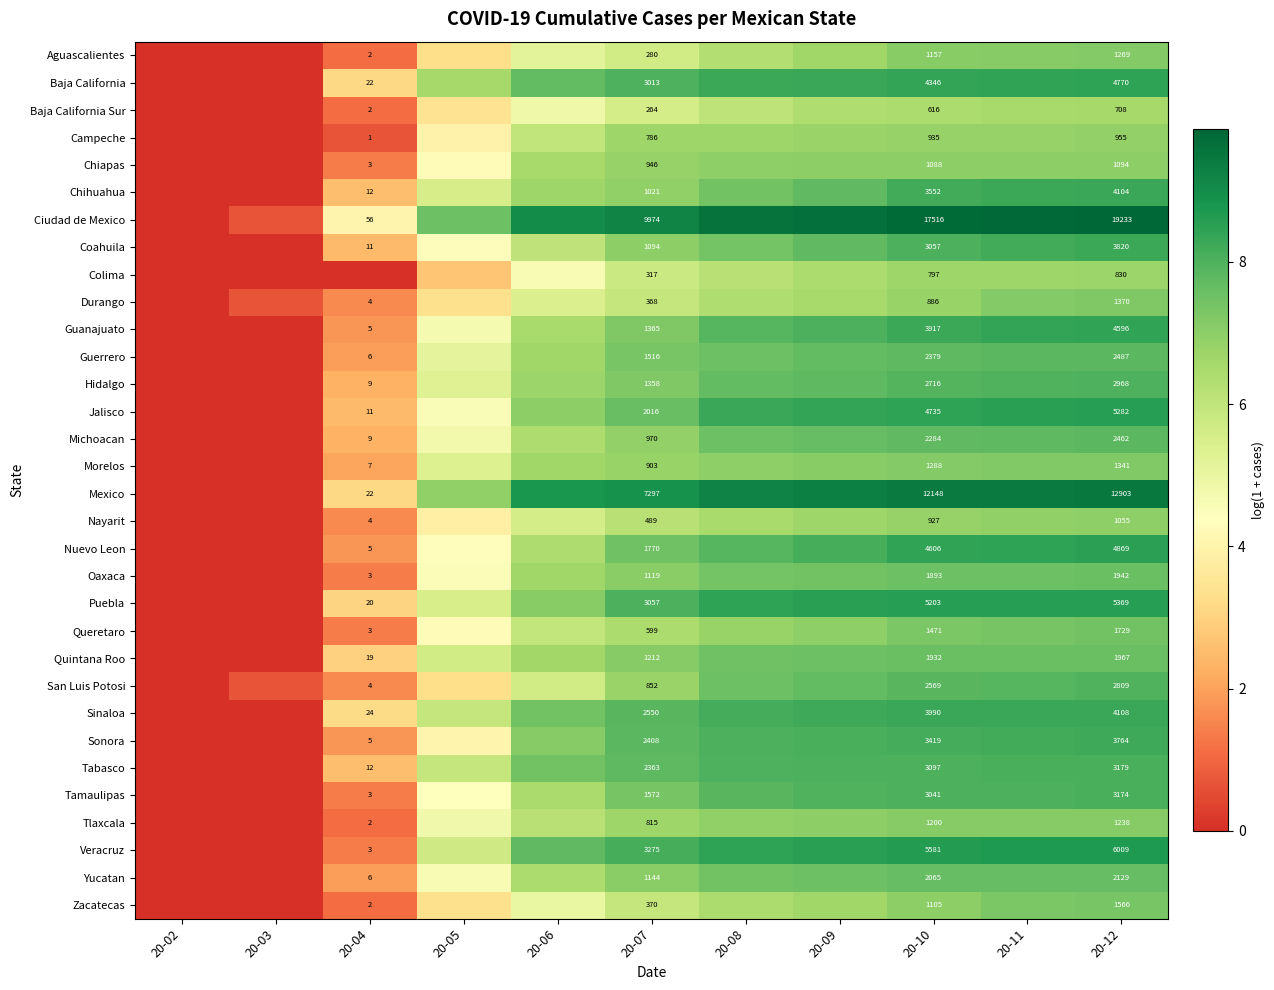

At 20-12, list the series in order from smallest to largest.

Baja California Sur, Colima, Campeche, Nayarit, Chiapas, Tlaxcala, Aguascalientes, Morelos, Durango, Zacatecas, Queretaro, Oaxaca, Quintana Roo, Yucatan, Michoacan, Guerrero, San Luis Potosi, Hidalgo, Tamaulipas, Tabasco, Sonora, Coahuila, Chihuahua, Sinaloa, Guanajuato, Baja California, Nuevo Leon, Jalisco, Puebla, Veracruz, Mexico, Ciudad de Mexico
--
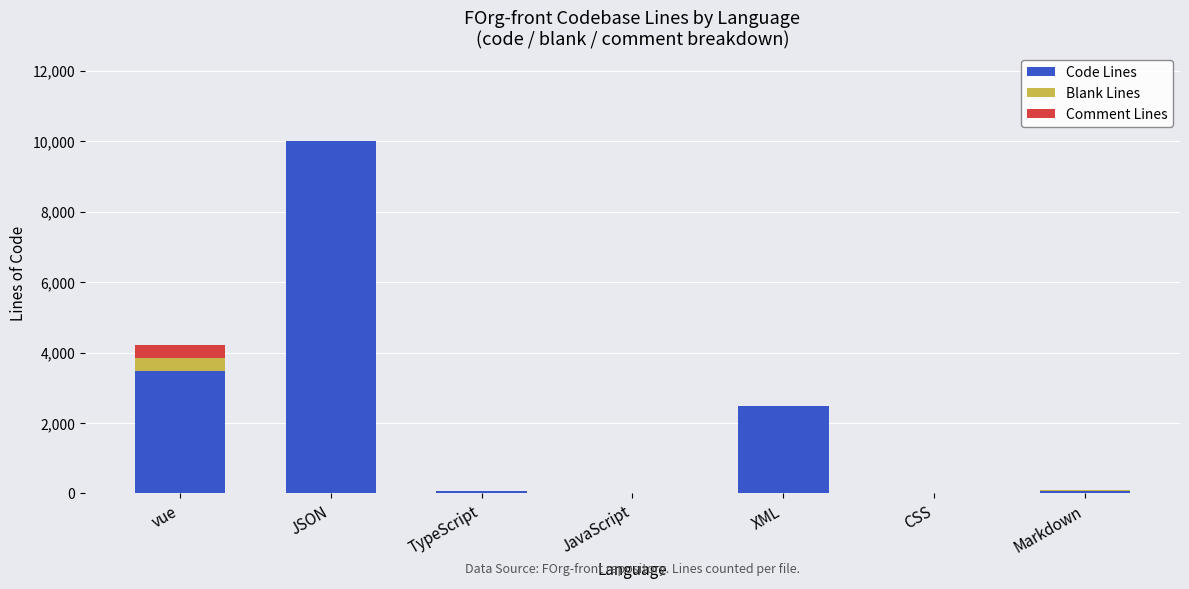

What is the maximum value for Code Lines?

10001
==
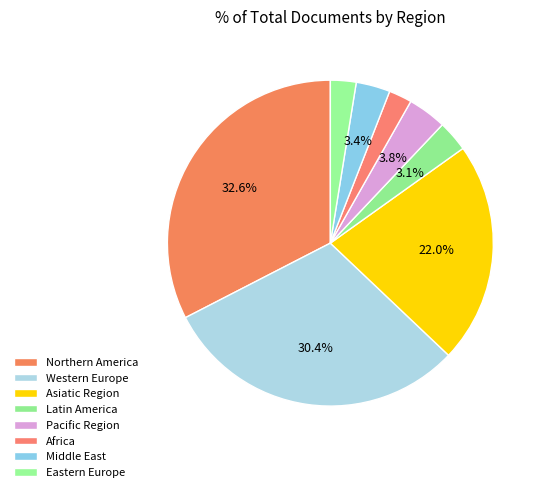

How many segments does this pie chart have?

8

> [WORK TASK]
Which lines in the items above contain the word "smallest"? Show each such line in full, matching case exactly.

> [TASK RESPONSE]
At 20-12, list the series in order from smallest to largest.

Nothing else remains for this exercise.